Government gives green light for pensions dashboards

Workplace savers will have vital information in one place – with employer schemes compelled to provide data

A consultation which opened yesterday to usher in long-awaited ‘pensions dashboards’ for employees has been welcomed by experts – but the government has been urged to move quickly to ensure the new products are operational soon. 

The Department for Work and Pensions’ Pensions dashboards: Working together for the consumer consultation, which was trailed in chancellor Philip Hammond’s 2018 budget, stated: “This government is supporting industry to deliver a private pensions revolution. Pensions dashboards will offer people access to their information from multiple pensions at a time of their choosing. 

“In the internet age, people expect information at their fingertips. When it comes to crucial information such as pensions, people should have access to accurate and useful information.”

An online pensions platform would enable workers to easily access and manage multiple pensions from different organisations, and increase their engagement with workplace saving. The consultation announcement said pensions dashboards could “build a greater sense of individual control and ownership of pensions, increase engagement, and reconnect individuals with lost pension pots, benefiting the individual and industry.

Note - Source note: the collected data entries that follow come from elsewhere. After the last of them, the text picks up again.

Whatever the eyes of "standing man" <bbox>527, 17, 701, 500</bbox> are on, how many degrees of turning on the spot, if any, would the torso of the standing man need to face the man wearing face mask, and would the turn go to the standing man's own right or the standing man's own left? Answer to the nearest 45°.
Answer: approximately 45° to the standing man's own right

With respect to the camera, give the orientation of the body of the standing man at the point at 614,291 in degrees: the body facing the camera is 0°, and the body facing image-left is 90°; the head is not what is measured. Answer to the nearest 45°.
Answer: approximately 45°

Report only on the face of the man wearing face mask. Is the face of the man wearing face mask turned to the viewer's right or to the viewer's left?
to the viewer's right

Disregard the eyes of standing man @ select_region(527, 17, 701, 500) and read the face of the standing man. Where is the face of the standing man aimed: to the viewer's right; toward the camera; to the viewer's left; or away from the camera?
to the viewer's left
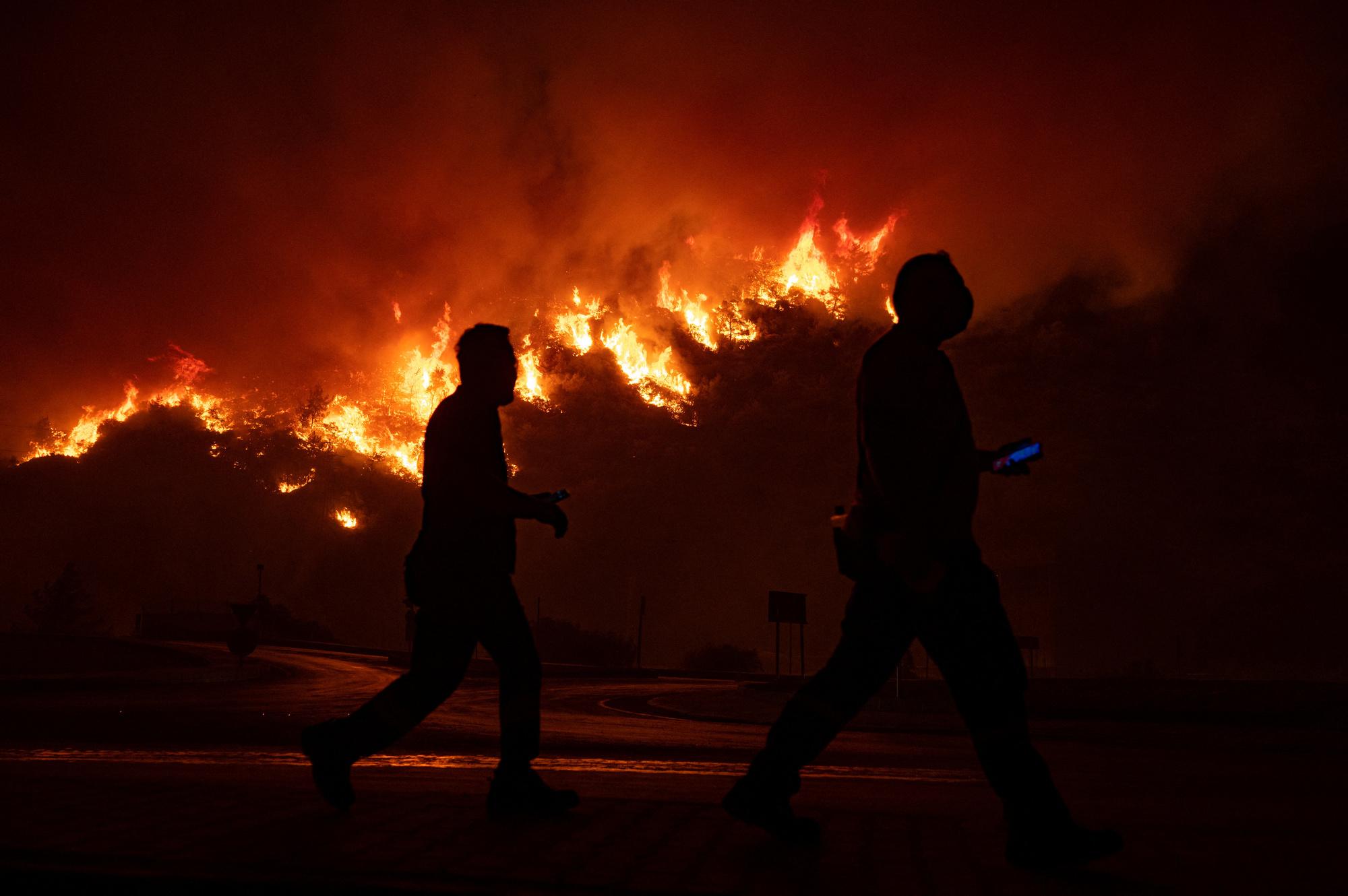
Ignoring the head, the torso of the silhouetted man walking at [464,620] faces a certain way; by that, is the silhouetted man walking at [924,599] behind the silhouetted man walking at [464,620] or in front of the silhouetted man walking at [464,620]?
in front

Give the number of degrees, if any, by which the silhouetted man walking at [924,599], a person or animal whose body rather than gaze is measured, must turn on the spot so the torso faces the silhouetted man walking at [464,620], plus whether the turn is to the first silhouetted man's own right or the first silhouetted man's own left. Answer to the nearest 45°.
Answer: approximately 180°

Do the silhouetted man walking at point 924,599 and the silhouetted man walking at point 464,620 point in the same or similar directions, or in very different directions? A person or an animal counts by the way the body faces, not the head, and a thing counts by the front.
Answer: same or similar directions

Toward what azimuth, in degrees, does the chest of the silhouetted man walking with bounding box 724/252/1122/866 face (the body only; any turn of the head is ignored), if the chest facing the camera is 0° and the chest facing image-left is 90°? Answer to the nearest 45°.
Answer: approximately 270°

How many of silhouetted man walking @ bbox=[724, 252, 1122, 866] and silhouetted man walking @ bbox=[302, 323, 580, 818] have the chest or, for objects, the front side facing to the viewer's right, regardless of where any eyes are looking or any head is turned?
2

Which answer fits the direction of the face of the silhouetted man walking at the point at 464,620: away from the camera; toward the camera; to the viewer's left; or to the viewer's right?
to the viewer's right

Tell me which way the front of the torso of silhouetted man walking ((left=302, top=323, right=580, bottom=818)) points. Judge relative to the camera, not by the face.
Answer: to the viewer's right

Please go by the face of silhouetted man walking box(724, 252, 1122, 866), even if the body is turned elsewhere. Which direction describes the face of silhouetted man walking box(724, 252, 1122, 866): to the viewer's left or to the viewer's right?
to the viewer's right
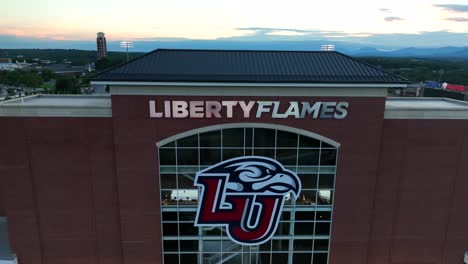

“Over time, industry-led pension dashboards will transform retirement savings and pensions forever.”

The government said it was prepared to legislate to compel pension schemes to provide data to dashboards and to take steps to feed state pension data into the system. It said 22 million people would be affected by the move.

Minister for pensions and financial inclusion Guy Opperman added the new Single Financial Guidance Body (SFGB) would convene and oversee an industry delivery group to ensure successful implementation. He added an independent chair would likely be appointed and the SFGB would aim to launch services to the public from January 2019.

Steven Cameron, pensions director at Aegon, said progress towards pension dashboards had stalled over the past year: “There’s been a great willingness from the pensions industry and others to make progress, but until now it’s been held up by one too many red lights. [Yesterday’s] announced feasibility study is, however, offering hope.”

In September, the director of policy at Royal London and former minister for pensions, Steve Webb, told People Management: “A pensions dashboard has to come. In an age of smartphones and the internet, it is hard to imagine we will still be relying in a few years’ time on pension schemes sending separate annual statements for separate pensions to the same person through the post.” 

He concluded, however, that even if the dashboards were given the green light, there would still be a “slow and bumpy journey ahead.”

Webb said it was good news that plans for the dashboard had finally been published. “With workers potentially starting a different pension every time they start a new job, being able to see all of your pensions in one place will be vital.”

But he added: “To make a dashboard work, it is vital that the government legislates to require all pension schemes and all pension providers to take part, otherwise the dashboard will be like a jigsaw with missing pieces.” 

A comprehensive dashboard was likely to take several years to develop and the government needed to move quickly now from consultation mode to delivery mode, he said.

Cameron agreed the unclear timescale was concerning but remained optimistic, adding: “It's positive to have confirmation that state pensions data will be included, albeit with an unknown timescale.”

Webb said: “Several other countries have had dashboards for years and it is time the UK caught up.”